The development of a capability to deliver conventional warheads to any point on Earth within minutes "would be a valuable option for the president to have at his disposal," CIA Director Leon Panetta told lawmakers ahead of a hearing on his nomination to succeed Robert Gates as Defense secretary.
Panetta's statements suggest that the Pentagon under his leadership would continue with the controversial program.
A "conventional prompt global strike" capability would enable the United States "to strike time-sensitive targets, so that distant, hard-to-reach places will no longer provide sanctuary to adversaries," Panetta said in written testimony to the Senate Armed Services Committee.
"It is my understanding that the only current prompt global strike capability in the U.S. inventory is a nuclear-armed ballistic missile," he said.
The United States might consider employing such a system against "regional adversaries considering an attack using weapons of mass destruction," "high-priority" nonstate entities, or "situations where a fleeting, serious threat was located in a region not readily accessible by other means," Panetta said.
The CIA chief declined to express a preference for any of the technologies now being studied for carrying out a rapid nonnuclear strike. One such system would involve use of a hypersonic drone aircraft designed to travel at speeds of up to 4,000 mph.
"I understand that [the Defense Department] is developing and testing technologies relevant to both land-based and sea-based CPGS [conventional prompt global strike]," Panetta said in his written testimony. "It would be premature to make any decisions regarding a future deployed system until the results of these tests are in-hand.
The White House informed Congress earlier this year that the Defense Department "at present has no plans to develop or field" ICBMs or submarine-launched ballistic missiles that would be tipped with conventional warheads and delivered "with traditional ballistic trajectories," Arms Control Today reported in April. Earlier discussion of such a scheme had prompted concerns that other nuclear powers would be unable to distinguish such a weapon from a nuclear-tipped ballistic missile, potentially leading to catastrophe.
Effective use of such a weapon system "would depend on the availability of timely and accurate intelligence on the nature, location, and disposition of a potential target," Panetta stated. "If confirmed, I will consider what specific improvements in intelligence capabilities may be needed to enable effective use of CPGS systems for various types of targets."

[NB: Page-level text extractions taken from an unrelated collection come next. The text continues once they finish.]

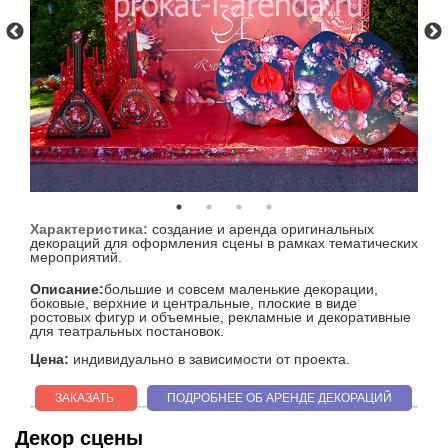
Характеристика:
создание и аренда оригинальных
декораций для оформления сцены в рамках тематических
мероприятий.
Описание:
большие и совсем маленькие декорации,
боковые, верхние и центральные, плоские в виде
ростовых фигур и объемные, рекламные и декоративные
для театральных постановок.
Цена:
индивидуально в зависимости от проекта.
ЗАКАЗАТЬ
ПОДРОБНЕЕ ОБ АРЕНДЕ ДЕКОРАЦИЙ
Декор сцены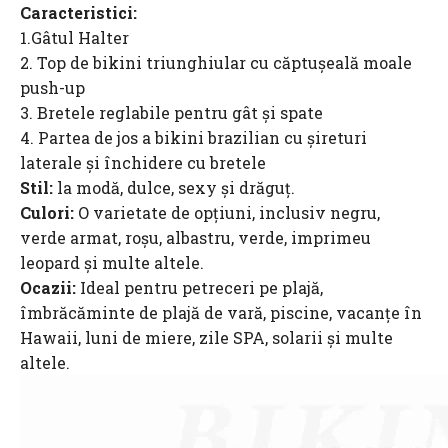
Caracteristici:
1.Gâtul Halter
2. Top de bikini triunghiular cu căptușeală moale
push-up
3. Bretele reglabile pentru gât și spate
4. Partea de jos a bikini brazilian cu șireturi
laterale și închidere cu bretele
Stil:
la modă, dulce, sexy și drăguț.
Culori:
O varietate de opțiuni, inclusiv negru,
verde armat, roșu, albastru, verde, imprimeu
leopard și multe altele.
Ocazii:
Ideal pentru petreceri pe plajă,
îmbrăcăminte de plajă de vară, piscine, vacanțe în
Hawaii, luni de miere, zile SPA, solarii și multe
altele.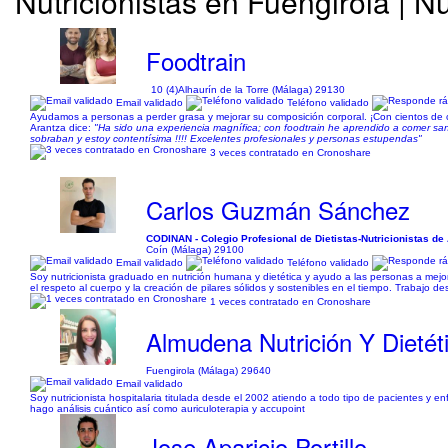
Nutricionistas en Fuengirola | Nu
Foodtrain
10 (4)
Alhaurín de la Torre (Málaga) 29130
Email validado
Teléfono validado
Ayudamos a personas a perder grasa y mejorar su composición corporal. ¡Con cientos d
Arantza dice:
"Ha sido una experiencia magnífica; con foodtrain he aprendido a comer san
sobraban y estoy contentísima !!!! Excelentes profesionales y personas estupendas"
3 veces contratado en Cronoshare
Carlos Guzmán Sánchez
CODINAN - Colegio Profesional de Dietistas-Nutricionistas de
Coín (Málaga) 29100
Email validado
Teléfono validado
Soy nutricionista graduado en nutrición humana y dietética y ayudo a las personas a mejor
el respeto al cuerpo y la creación de pilares sólidos y sostenibles en el tiempo. Trabajo 
1 veces contratado en Cronoshare
Almudena Nutrición Y Dietét
Fuengirola (Málaga) 29640
Email validado
Soy nutricionista hospitalaria titulada desde el 2002 atiendo a todo tipo de pacientes y e
hago análisis cuántico así como auriculoterapia y accupoint
Jose Aparicio Portillo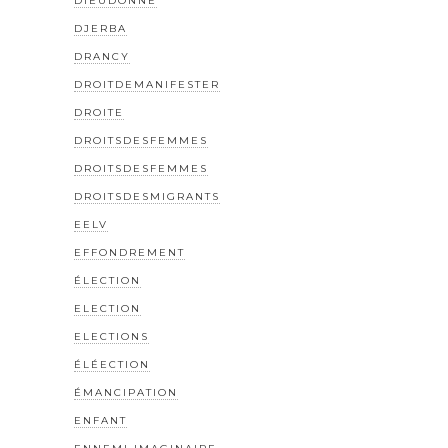
DIEUDONNÉ
DJERBA
DRANCY
DROITDEMANIFESTER
DROITE
DROITSDESFEMMES
DROITSDESFEMMES
DROITSDESMIGRANTS
EELV
EFFONDREMENT
ÉLECTION
ELECTION
ELECTIONS
ÉLÉECTION
ÉMANCIPATION
ENFANT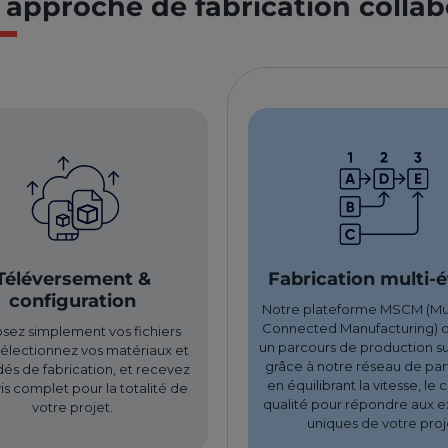
 approche de fabrication collab
Téléversement &
Fabrication multi-
configuration
Notre plateforme MSCM (Mu
Connected Manufacturing) 
ez simplement vos fichiers
un parcours de production s
électionnez vos matériaux et
grâce à notre réseau de par
és de fabrication, et recevez
en équilibrant la vitesse, le 
is complet pour la totalité de
qualité pour répondre aux 
votre projet.
uniques de votre proj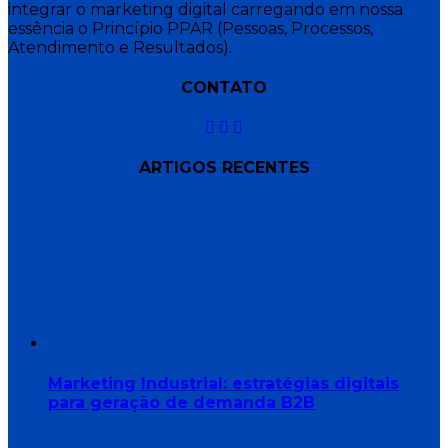
integrar o marketing digital carregando em nossa
essência o Princípio PPAR (Pessoas, Processos,
Atendimento e Resultados).
CONTATO
ARTIGOS RECENTES
Marketing Industrial: estratégias digitais
para geração de demanda B2B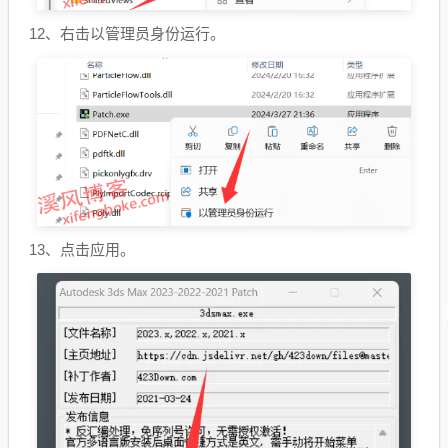
12、右击以管理员身份运行。
13、点击应用。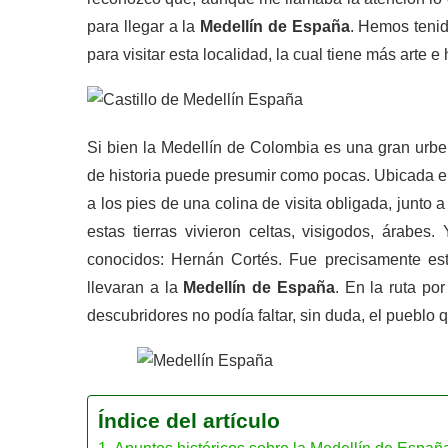
para llegar a la
Medellín de España
. Hemos teni
para visitar esta localidad, la cual tiene más arte 
Si bien la Medellín de Colombia es una gran urbe
de historia puede presumir como pocas. Ubicada en 
a los pies de una colina de visita obligada, junto
estas tierras vivieron celtas, visigodos, árabe
conocidos: Hernán Cortés. Fue precisamente est
llevaran a la
Medellín de España
. En la ruta po
descubridores no podía faltar, sin duda, el pueblo 
Índice del artículo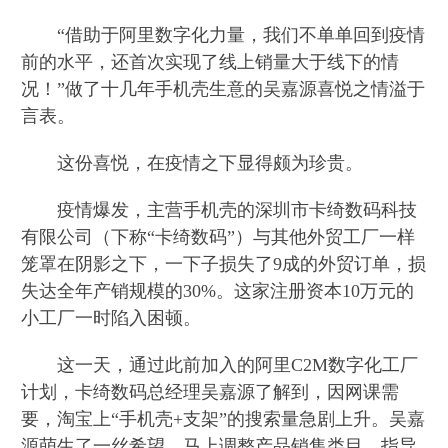
“借助于阿里数字化力量，我们不单单回到疫情
前的水平，还首次实现了线上销量大于线下的情
况！”做了十几年手机壳生意的吴嘉源喜悦之情溢于
言表。
这份喜悦，在疫情之下显得颇为珍贵。
疫情爆发，主营手机壳的深圳市卡绮数码科技
有限公司（下称“卡绮数码”）与其他外贸工厂一样
笼罩在阴影之下，一下子损失了9成的外贸订单，损
失达全年产销规模的30%。这家注册资本10万元的
小工厂一时陷入困顿。
这一天，通过此前加入的阿里C2M数字化工厂
计划，卡绮数码总经理吴嘉源了解到，因网课需
要，淘宝上“手机壳+支架”的搜索量急剧上升。吴嘉
源萌生了一丝希望，马上调整产品销售类目，指导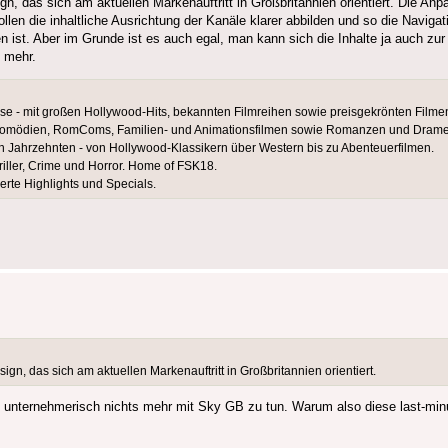
n, das sich am aktuellen Markenauftritt in Großbritannien orientiert. Die Anp
llen die inhaltliche Ausrichtung der Kanäle klarer abbilden und so die Navigat
en ist. Aber im Grunde ist es auch egal, man kann sich die Inhalte ja auch z
s mehr.
e - mit großen Hollywood-Hits, bekannten Filmreihen sowie preisgekrönten Filme
it Komödien, RomComs, Familien- und Animationsfilmen sowie Romanzen und Dram
en Jahrzehnten - von Hollywood-Klassikern über Western bis zu Abenteuerfilmen.
iller, Crime und Horror. Home of FSK18.
erte Highlights und Specials.
gn, das sich am aktuellen Markenauftritt in Großbritannien orientiert.
n unternehmerisch nichts mehr mit Sky GB zu tun. Warum also diese last-m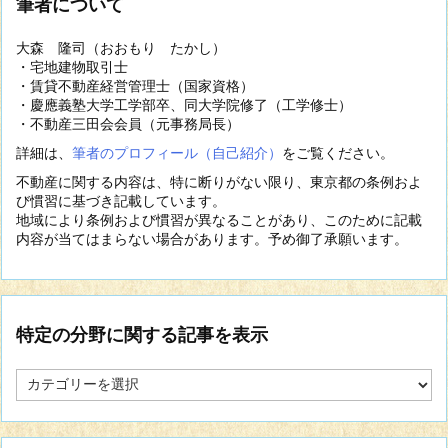
筆者について
大森 隆司（おおもり たかし）
・宅地建物取引士
・賃貸不動産経営管理士（国家資格）
・慶應義塾大学工学部卒、同大学院修了（工学修士）
・不動産三田会会員（元事務局長）
詳細は、
筆者のプロフィール（自己紹介）
をご覧ください。
不動産に関する内容は、特に断りがない限り、東京都の条例およ
び慣習に基づき記載しています。
地域により条例および慣習が異なることがあり、このために記載
内容が当てはまらない場合があります。予め御了承願います。
特定の分野に関する記事を表示
特
定
の
分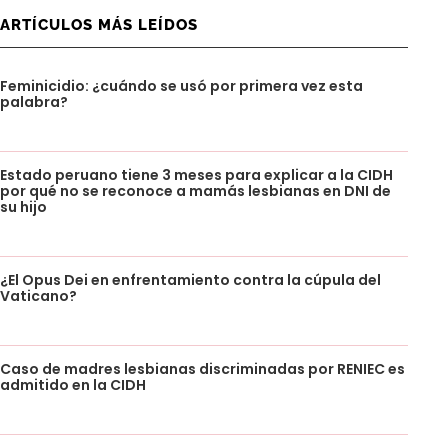
ARTÍCULOS MÁS LEÍDOS
Feminicidio: ¿cuándo se usó por primera vez esta
palabra?
Estado peruano tiene 3 meses para explicar a la CIDH
por qué no se reconoce a mamás lesbianas en DNI de
su hijo
¿El Opus Dei en enfrentamiento contra la cúpula del
Vaticano?
Caso de madres lesbianas discriminadas por RENIEC es
admitido en la CIDH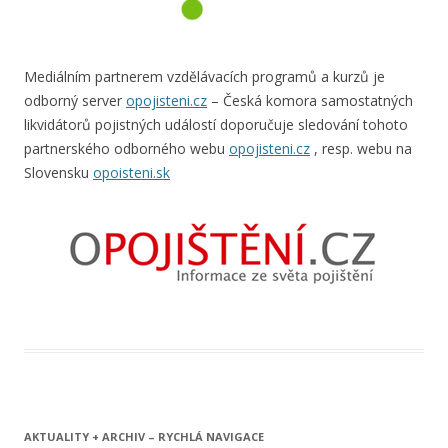
Mediálním partnerem vzdělávacích programů a kurzů je
odborný server
opojisteni.cz
– Česká komora samostatných
likvidátorů pojistných událostí doporučuje sledování tohoto
partnerského odborného webu
opojisteni.cz
, resp. webu na
Slovensku
opoisteni.sk
AKTUALITY + ARCHIV – RYCHLÁ NAVIGACE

Separately, Panetta did not rule out recommending that new underground nuclear test detonations be conducted if he could not "certify the stockpile as safe, secure, and reliable." His "recommendation ... would depend critically on the root causes of problems in the stockpile," Panetta said.
The CIA director endorsed expansion of the U.S. Cooperative Threat Reduction Initiative to regions outside the former Soviet Union, and backed the program's broad goals of countering threats posed by weapons of mass destruction and related materials (see GSN, April 14).
Speaking before the Senate panel on Thursday, Panetta reaffirmed Obama administration stances in, among other things, U.S. nuclear weapons modernization and the atomic threats posed by Iran and North Korea.
Asked by Sen. Lindsey Graham, R-S.C., whether the failure to oust Libyan dictator Muammar el-Qaddafi from power would signal that Iran has no need "to fear America when it comes to developing nuclear weapons," Panetta appeared to agree.
"I think it tells them that our word isn't worth very much if we're not willing to stick to it," he said. President Obama has demanded that Qaddafi step down.
Gates is slated to exit the Pentagon's top post on June 30. Panetta is expected to be confirmed by the Senate and to take his new job on July 1.